Ieri, 21 marzo,  era la giornata della poesia oltre che il primo (anzi, il secondo, hanno detto) giorno di primavera. E la primavera  è bella, sì, ma talvolta rende  un po’ (molto!) inquieti. E così, tra inquietudine, poeti  (gente inquieta per definizione) e poesia, mi è venuta voglia di rileggere dei  vecchi post su alcuni dei miei scrittori preferiti (antidoti alle inquietudini), che ripropongo adesso:  parlo di Emily Dickinson e della sua poesia libera http://lapoesianonsimangia.myblog.it/2016/09/29/emily-dickinson-vivere-libera-poesia/, di due intense anime poetiche con qualcosa (forse) in comune, ovvero Antonia pozzi e Nick Drake http://lapoesianonsimangia.myblog.it/2016/12/20/antonia-e-nick-qualcosa-in-comune/, e dell‘universale ironia di Wislawa Szymborska http://lapoesianonsimangia.myblog.it/2015/11/25/la-poesia-wislawa-dal-quotidiano-alluniversale/. (Se hai voglia di leggere qualcosa mi fa piacere. E che l’inquietudine primaverile  svanisca in fretta lasciando soltanto la primavera!)

*ascoltando Estas Tonne – The Song of the Golden Dragon

Poesia. Perché no?

poesia 21 marzo

Per la Giornata Mondiale della Poesia (21 marzo,  istituita dall’UNESCO nel 1999), Lapoesianonsimangiablog smentisce il suo stesso nome  e apre con questa poesia di Mark Strand… in cui si mangia poesia, appunto, e con gustosa felicità:

Mi cola inchiostro dagli angoli della bocca.
Non c’è contentezza come la mia.
Ho mangiato poesia.

La bibliotecaria pensa di avere le traveggole.
Ha gli occhi afflitti
e cammina con le mani tra le pieghe del vestito.

Le poesie sono svanite.
La luce è fioca.
I cani sono sulle scale della scantina e salgono.

Roteano gli occhi,
le zampe bionde bruciano come stoppie.
La povera bibliotecaria comincia a battere i piedi e piange.

Non capisce.
Quando mi inginocchio e le lecco la mano,
urla.

Sono un uomo nuovo.
Le ringhio contro e abbaio.
Faccio le feste felice nel buio libresco.

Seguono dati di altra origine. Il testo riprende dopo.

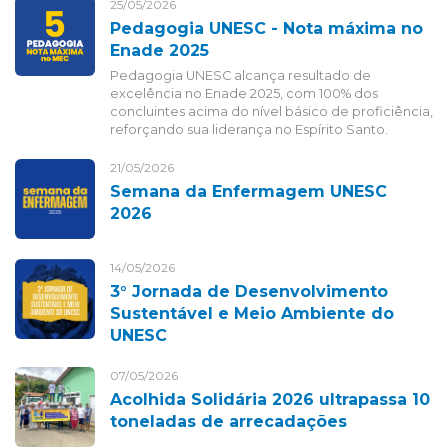
25/05/2026
Pedagogia UNESC - Nota máxima no
Enade 2025
Pedagogia UNESC alcança resultado de
excelência no Enade 2025, com 100% dos
concluintes acima do nível básico de proficiência,
reforçando sua liderança no Espírito Santo.
21/05/2026
Semana da Enfermagem UNESC
2026
14/05/2026
3° Jornada de Desenvolvimento
Sustentável e Meio Ambiente do
UNESC
07/05/2026
Acolhida Solidária 2026 ultrapassa 10
toneladas de arrecadações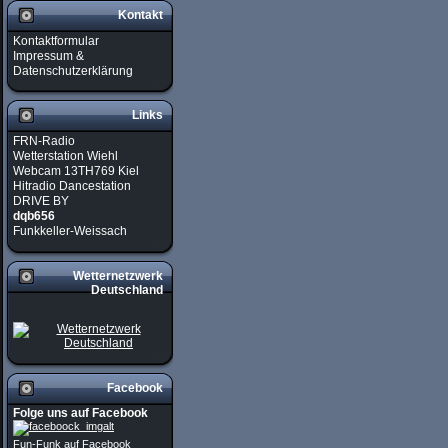
Kontakt
Kontaktformular
Impressum &
Datenschutzerklärung
Links
FRN-Radio
Wetterstation Wiehl
Webcam 13TH769 Kiel
Hitradio Dancestation
DRIVE BY
dqb656
Funkkeller-Weissach
Wetternetzwerk
Deutschland
Facebook
Folge uns auf Facebook
Fun-Funk auf Facebook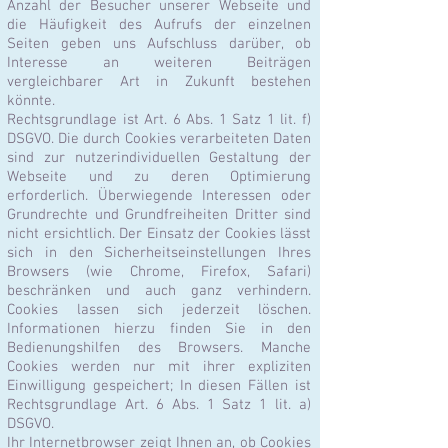
Anzahl der Besucher unserer Webseite und
die Häufigkeit des Aufrufs der einzelnen
Seiten geben uns Aufschluss darüber, ob
Interesse an weiteren Beiträgen
vergleichbarer Art in Zukunft bestehen
könnte.
Rechtsgrundlage ist Art. 6 Abs. 1 Satz 1 lit. f)
DSGVO. Die durch Cookies verarbeiteten Daten
sind zur nutzerindividuellen Gestaltung der
Webseite und zu deren Optimierung
erforderlich. Überwiegende Interessen oder
Grundrechte und Grundfreiheiten Dritter sind
nicht ersichtlich. Der Einsatz der Cookies lässt
sich in den Sicherheitseinstellungen Ihres
Browsers (wie Chrome, Firefox, Safari)
beschränken und auch ganz verhindern.
Cookies lassen sich jederzeit löschen.
Informationen hierzu finden Sie in den
Bedienungshilfen des Browsers. Manche
Cookies werden nur mit ihrer expliziten
Einwilligung gespeichert; In diesen Fällen ist
Rechtsgrundlage Art. 6 Abs. 1 Satz 1 lit. a)
DSGVO.
Ihr Internetbrowser zeigt Ihnen an, ob Cookies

Mark Strand, da Motivi per muoverci, 1968, in L’uomo che cammina un passo avanti al buio, Mondadori, traduzione di Damiano Abeni, Milano, 2011

… a seguire, una poesia per dare voce ai dubbi un po’ rassegnati di una poetessa  che si domanda il  perché (e anche il per chi) dello scrivere poesia:

A una poesia non ancora nata

Davanti a un tè ci domandiamo perché scriviamo poesie.
Dieci persone le leggono, in ogni caso.
A tre non piacciono
per partito preso.
Tre provano un vago struggimento
ma devono pensare ai rubinetti che perdono
e al traffico cittadino.
A due piacciono
e non avrebbero problemi a dirtelo,
ma non sanno come.
Un’altra è tutta presa a preparare domande
sulle facili ironie
e sulla politica dell’identità.
La decima si chiede
se porti le lenti a contatto.

E noi
corrotti come chiunque altro
da un mondo assuefatto
ai carboidrati
e alle parole,

brancoliamo ancora
fra tramonti, metrica e
schegge di speranza

per un istante
liberi
dal terribile contagio
dell’abitudine.

Arundhathi Subramaniam, da L’India dell’anima – Antologia di poesia femminile indiana contemporanea in lingua inglese (Le Lettere, 2006), traduzione di Andrea Sirotti

Per chiudere, un accorato invito a chi ha ancora voglia di scrivere poesia (già riportato, insieme ad altri testi, qui: http://lapoesianonsimangia.myblog.it/2016/03/20/21-marzo-giornata-mondiale-della-poesia/)

Voce attiva

Canta, poeta, canta!
Violenta il silenzio conformato.
Acceca con un’altra luce la luce del giorno.
Inquieta il mondo quieto.
Insegna ad ogni anima la sua ribellione.

Miguel Torga (São Martinho de Anta, 1907-1995), da “Poesia”, n. 182, aprile 2004, traduzione di Daniela Di Pasquale.